Description
We are seeking a skilled Site Reliability Engineer (SRE) to join our dynamic team in India. The ideal candidate will have a strong background in managing and improving production systems, ensuring reliability, scalability, and performance.
Responsibilities
- Design, implement, and maintain scalable and reliable systems.
- Monitor system performance and troubleshoot issues.

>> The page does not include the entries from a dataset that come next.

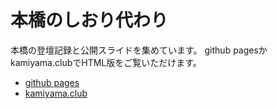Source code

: # 本橋のしおり代わり
本橋の登壇記録と公開スライドを集めています。
github pagesかkamiyama.clubでHTML版をご覧いただけます。

- [github pages](https://motohasystem.github.io/slides/)
- [kamiyama.club](https://motohasystem.kamiyama.club/)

- Automate operational processes to reduce manual intervention.
- Collaborate with development teams to improve system architecture and deployment processes.
- Participate in on-call rotations to provide support for production systems.
- Perform capacity planning and ensure system scalability.
- Develop and maintain documentation for systems and processes.
Skills and Qualifications
- 5-7 years of experience in Site Reliability Engineering or related field.
- Strong knowledge of Linux/Unix systems and shell scripting.
- Experience with cloud platforms such as AWS, Azure, or Google Cloud.
- Proficiency in programming languages such as Python, Go, or Java.
- Familiarity with containerization technologies like Docker and orchestration tools like Kubernetes.
- Experience with monitoring tools such as Prometheus, Grafana, or Nagios.
- Strong understanding of networking concepts and protocols.
- Knowledge of CI/CD pipelines and tools like Jenkins, GitLab CI, or CircleCI.